• [本文]:
= = = = = = =

2016/10/19 21:12:00
論評 : 【論評】試論 戦後国家解体プロセスでの「象徴権力」の露出――安倍政権下の平成天皇制と「お気持」の位相/武藤一羊

みなさま

先般、武藤一羊さんの「試論 戦後国家解体プロセスでの「象徴権力」の露出――安倍政権下の平成天皇制と「お気持」の位相」の第一弾を掲載しました。その際、全三回にわたっての分割掲載ということをアナウンスしましたが、それに加えて、読者の皆さまの読みやすさも考慮し、このたび一括掲載することといたしました。また、第二部でどういうことについて議論するのか、目次項目も新たに加えました。

なお、当ニュース欄には文字数の関係で全文掲載できません。したがって、全文は以下のURLからアクセスしてください。
http://www.peoples-plan.org/jp/modules/article/index.php?content_id=187

PP研では11月13日(日)のシンポジウムにおいても、同様の問題について議論する予定ですので、ぜひご関心のある方にはご一読いただければと思います。どうぞよろしくお願い致します。


試論 戦後国家解体プロセスでの「象徴権力」の露出――安倍政権下の平成天皇制と「お気持」の位相?

武藤一羊

(二〇一六年一〇月一九日)

第一部 安倍改憲と平成天皇制―「象徴権力」の解明

象徴的行為

 NHKによる七月一三日の天皇明仁の「生前退位」意向の「スクープ」という異例の形で口火を切られ、続く八月八日の明仁天皇の国民向けビデオメッセージで後戻りできぬ現実となった天皇家と天皇制をめぐる新展開は、安倍政権の手による戦後日本国家の破壊・解体・再編プロセスにおいて、新手の戦略的政治要素の浮上を表している、と私は考えている。

= = = = = = =

• [課題]:
1) 本文の内容と照らし合わせ、次の(a)〜(c)が本文と一致するかどうかを「はい」か「いいえ」で答えてください。それぞれ、判断の根拠となる本文の語句をそのまま引用してください。(a) 武藤一羊さんの論考は、当初は全三回の分割掲載と告知されていた。(b) 論考の全文は、このニュース欄にすべて掲載されている。(c) NHKによる「生前退位」意向の「スクープ」は八月八日のことだった。
2) 本文のうち、「2016/10/19 21:12:00」から「目次項目も新たに加えました。」までのすべてを、一字も変えずに書き写してください。
この後に続く資料は、本文とは別個のものです。

• [資料データ]:
= = = = = = =

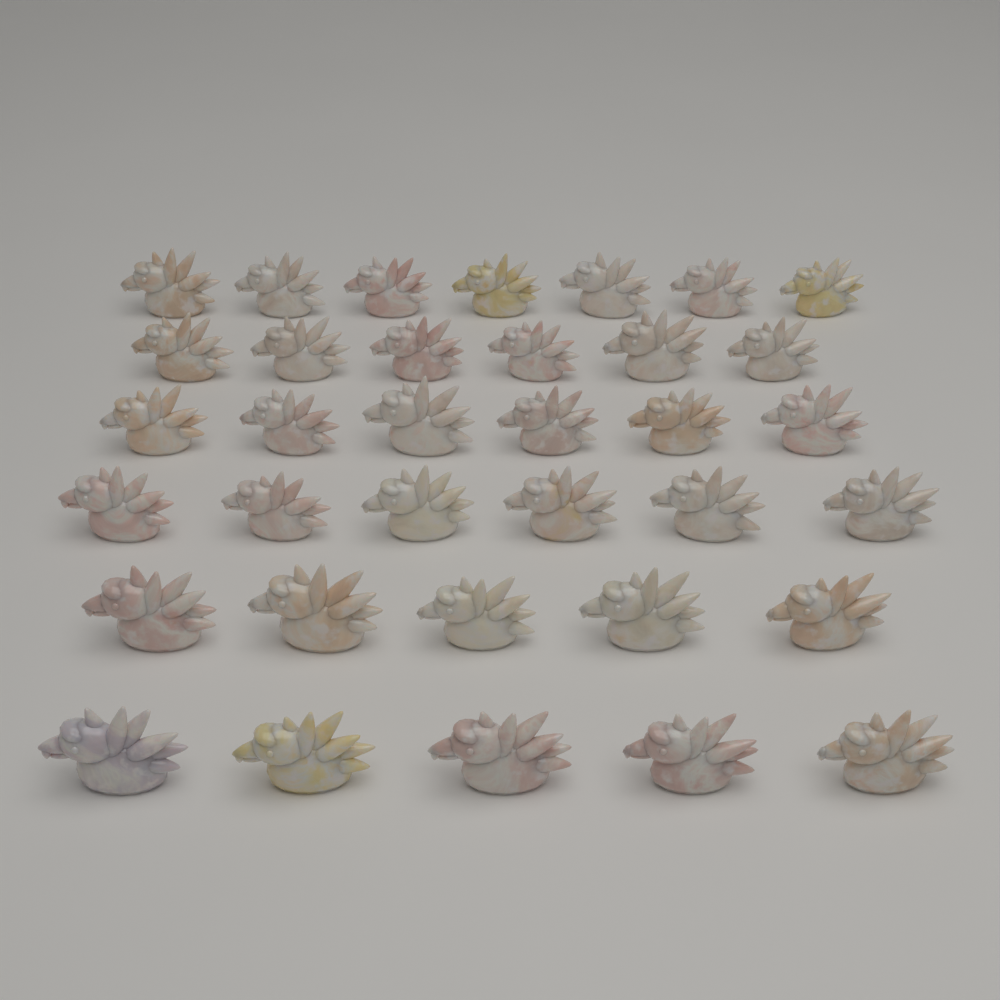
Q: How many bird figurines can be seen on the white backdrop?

= = = = = = =

• [課題の解答]:
1)
(a) はい。「全三回にわたっての分割掲載ということをアナウンスしましたが」
(b) いいえ。「当ニュース欄には文字数の関係で全文掲載できません」
(c) いいえ。「NHKによる七月一三日の天皇明仁の「生前退位」意向の「スクープ」」

2)
2016/10/19 21:12:00
論評 : 【論評】試論 戦後国家解体プロセスでの「象徴権力」の露出――安倍政権下の平成天皇制と「お気持」の位相/武藤一羊

みなさま

先般、武藤一羊さんの「試論 戦後国家解体プロセスでの「象徴権力」の露出――安倍政権下の平成天皇制と「お気持」の位相」の第一弾を掲載しました。その際、全三回にわたっての分割掲載ということをアナウンスしましたが、それに加えて、読者の皆さまの読みやすさも考慮し、このたび一括掲載することといたしました。また、第二部でどういうことについて議論するのか、目次項目も新たに加えました。